One time when Float might be a good idea is if you have a lot of them, say a giant array of Floats. They take up half the space in the heap compared to Doubles. However, this isn’t true on a 64-bit machine.

Use unboxed arrays (UArray)
GHC supports arrays of unboxed elements, for several basic arithmetic element types including Int and Char: see the Data.Array.Unboxed library for details. These arrays are likely to be much faster than using standard Haskell 98 arrays from the Data.Array library.
Use a bigger heap!
If your program’s GC stats (-S RTS option) indicate that it’s doing lots of garbage-collection (say, more than 20% of execution time), more memory might help — with the -H⟨size⟩ or -A⟨size⟩ RTS options (see RTS options to control the garbage collector). As a rule of thumb, try setting -H⟨size⟩ to the amount of memory you’re willing to let your process consume, or perhaps try passing -H without any argument to let GHC calculate a value based on the amount of live data.
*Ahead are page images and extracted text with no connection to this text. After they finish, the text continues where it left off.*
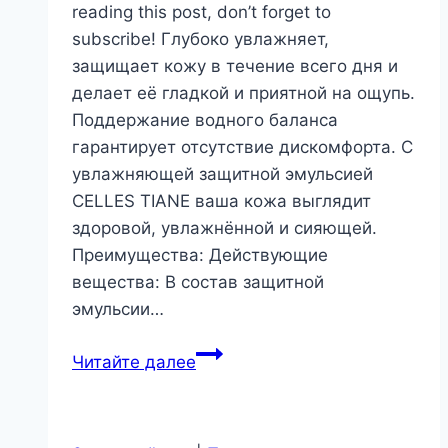
reading this post, don’t forget to
subscribe! Глубоко увлажняет,
защищает кожу в течение всего дня и
делает её гладкой и приятной на ощупь.
Поддержание водного баланса
гарантирует отсутствие дискомфорта. С
увлажняющей защитной эмульсией
CELLES TIANE ваша кожа выглядит
здоровой, увлажнённой и сияющей.
Преимущества: Действующие
вещества: В состав защитной
эмульсии…
Увлажняющая
Читайте далее
защитная
эмульсия
с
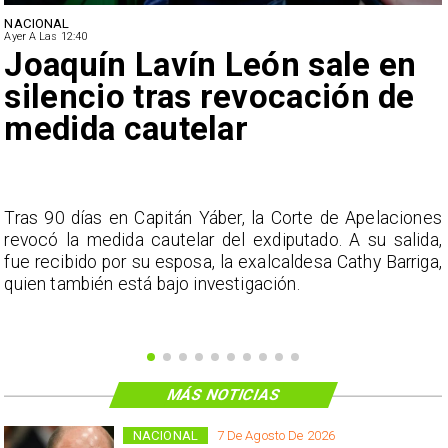
NACIONAL
Ayer A Las 12:40
Joaquín Lavín León sale en
silencio tras revocación de
medida cautelar
s
Tras 90 días en Capitán Yáber, la Corte de Apelaciones
a
revocó la medida cautelar del exdiputado. A su salida,
e
fue recibido por su esposa, la exalcaldesa Cathy Barriga,
o
quien también está bajo investigación.
MÁS NOTICIAS
NACIONAL
7 De Agosto De 2026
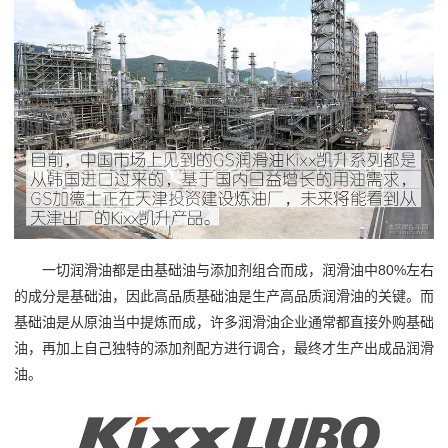
一切润滑油都是由基础油与添加剂组合而成，润滑油中80%左右
的成分是基础油，因此高品质基础油是生产高品质润滑油的关键。而
基础油是从原油当中提炼而成，许多润滑油企业通常都直接外购基础
油，再加上自己独特的添加剂配方进行调合，最终才生产出成品润滑
油。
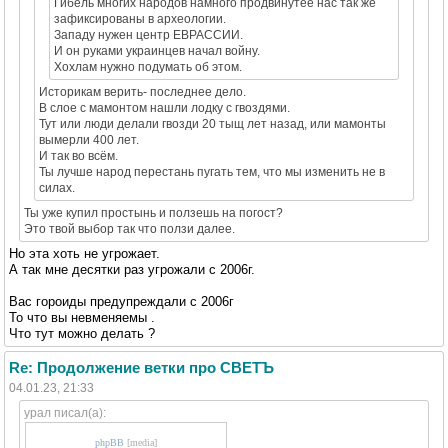
Гибель многих народов намного продвинутее нас так же
зафиксированы в археологии.
Западу нужен центр ЕВРАССИИ.
И он руками украинцев начал войну.
Хохлам нужно подумать об этом.
Историкам верить- последнее дело.
В слое с мамонтом нашли лодку с гвоздями.
Тут или люди делали гвозди 20 тыщ лет назад, или мамонты
вымерли 400 лет.
И так во всём.
Ты лучше народ перестань пугать тем, что мы изменить не в
силах.
Ты уже купил простынь и ползешь на погост?
Это твой выбор так что ползи далее.
Но эта хоть не угрожает.
А так мне десятки раз угрожали с 2006г.
Вас гороиды предупреждали с 2006г
То что вы невменяемы .
Что тут можно делать ?
Re: Продолжение ветки про СВЕТЪ
04.01.23, 21:33
урал писал(а):
phpBB
[media]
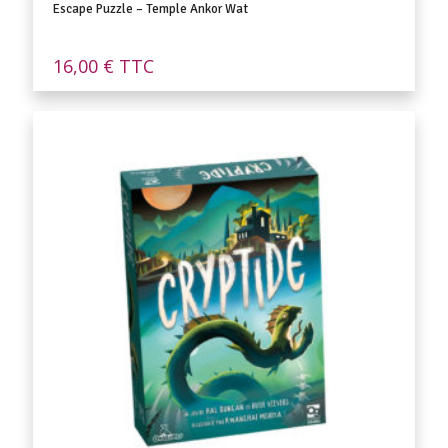
Escape Puzzle – Temple Ankor Wat
16,00
€
TTC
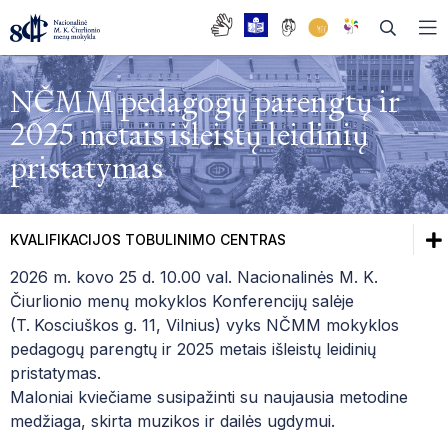
NČMM pedagogų parengtų ir
2025 metais išleistų leidinių
pristatymas
DAŽNIAUSIAI UŽDUODAMI KLAUSIMAI
BENDRASIS UGDYMAS
MUZIKOS SKYRIUS
KVALIFIKACIJOS TOBULINIMO CENTRAS
TĖVŲ TARYBA
BALETO SKYRIUS
BIBLIOTEKA
2026 m. kovo 25 d. 10.00 val. Nacionalinės M. K.
MOKYKLOS TARYBA
Biblioteka
DAILĖS SKYRIUS
FONOTEKA
Čiurlionio menų mokyklos Konferencijų salėje
(T.
Kosciuškos g. 11, Vilnius) vyks NČMM mokyklos
DARBO TARYBA
Fonoteka
SOCIALIZACIJOS SKYRIUS
pedagogų parengtų ir 2025 metais išleistų leidinių
pristatymas.
ISTORIJA
ŠOKIO TEATRAS
Socializacijos skyrius
Maloniai kviečiame susipažinti su naujausia metodine
ABITURIENTŲ OPEROS TRADICIJA
medžiaga, skirta muzikos ir dailės ugdymui.
KVALIFIKACIJOS TOBULINIMO CENTRA
Šokio teatras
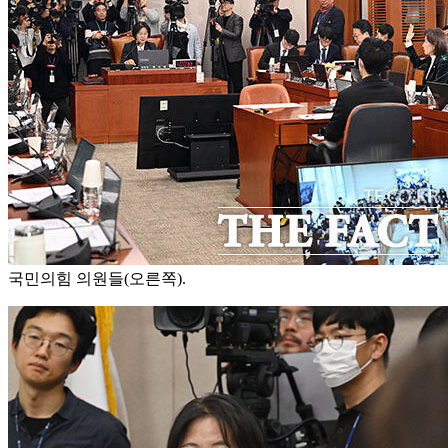
국민의힘 의원들(오른쪽).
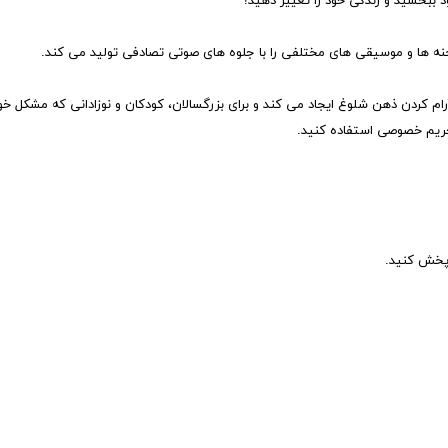
 حریم خصوصی استفاده کنید.
 پخش کنید.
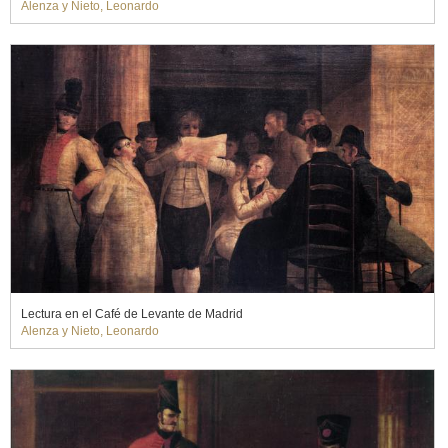
Alenza y Nieto, Leonardo
Lectura en el Café de Levante de Madrid
Alenza y Nieto, Leonardo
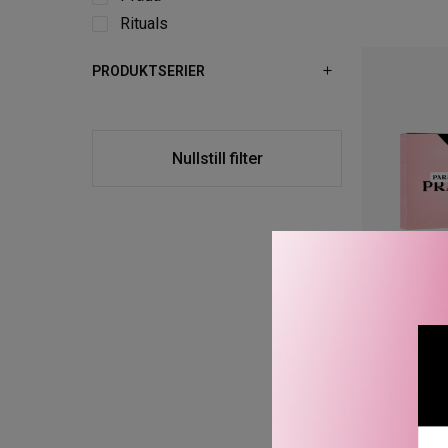
Rituals
PRODUKTSERIER
Nullstill filter
PARADOXE
1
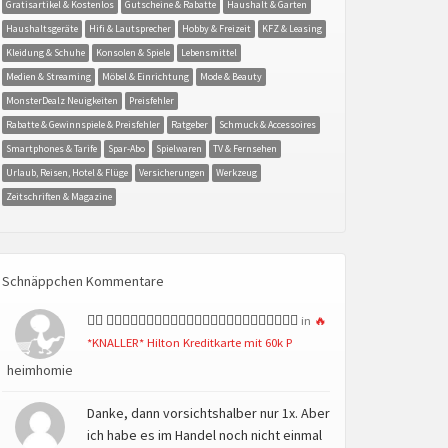
Gratisartikel & Kostenlos
Gutscheine & Rabatte
Haushalt & Garten
Haushaltsgeräte
Hifi & Lautsprecher
Hobby & Freizeit
KFZ & Leasing
Kleidung & Schuhe
Konsolen & Spiele
Lebensmittel
Medien & Streaming
Möbel & Einrichtung
Mode & Beauty
MonsterDealz Neuigkeiten
Preisfehler
Rabatte & Gewinnspiele & Preisfehler
Ratgeber
Schmuck & Accessoires
Smartphones & Tarife
Spar-Abo
Spielwaren
TV & Fernsehen
Urlaub, Reisen, Hotel & Flüge
Versicherungen
Werkzeug
Zeitschriften & Magazine
Schnäppchen Kommentare
👍🏻 👍🏻👍🏻👍🏻👍🏻👍🏻👍🏻👍🏻👍🏻👍🏻👍🏻👍🏻👍🏻
in
🔥
*KNALLER* Hilton Kreditkarte mit 60k P
heimhomie
Danke, dann vorsichtshalber nur 1x. Aber
ich habe es im Handel noch nicht einmal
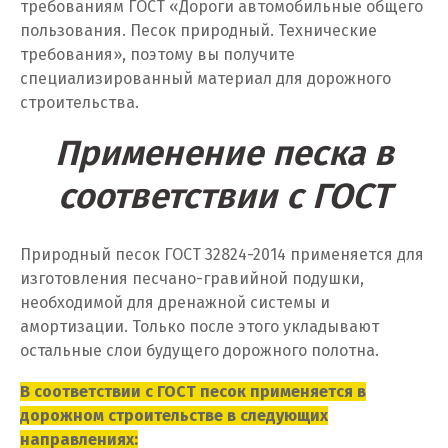
требованиям ГОСТ «Дороги автомобильные общего
Е
пользования. Песок природный. Технические
требования», поэтому вы получите
Егорьевск
специализированный материал для дорожного
строительства.
Екатеринбург
Применение песка в
Еленинка
соответствии с ГОСТ
Ж
Жуковский
Природный песок ГОСТ 32824-2014 применяется для
изготовления песчано-гравийной подушки,
И
необходимой для дренажной системы и
Иваново
амортизации. Только после этого укладывают
остальные слои будущего дорожного полотна.
Ивантеевка
В соответствии с ГОСТ песок применяется в
Ижевск
дорожном строительстве в следующих
направлениях:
8.3. Smaller: producing a program that is smaller

Decrease the “go-for-it” threshold for unfolding smallish expressions. Give a -funfolding-use-threshold0 option for the extreme case. (“Only unfoldings with zero cost should proceed.”) Warning: except in certain specialised cases (like Happy parsers) this is likely to actually increase the size of your program, because unfolding generally enables extra simplifying optimisations to be performed.

Avoid Read.

Use strip on your executables.

8.4. Thriftier: producing a program that gobbles less heap space

“I think I have a space leak...”

Re-run your program with +RTS -S, and remove all doubt! (You’ll see the heap usage get bigger and bigger...) (Hmmm... this might be even easier with the -G1 RTS option; so... ./a.out +RTS -S -G1)

Once again, the profiling facilities (Profiling) are the basic tool for demystifying the space behaviour of your program.

Strict functions are good for space usage, as they are for time, as discussed in the previous section. Strict functions get right down to business, rather than filling up the heap with closures (the system’s notes to itself about how to evaluate something, should it eventually be required).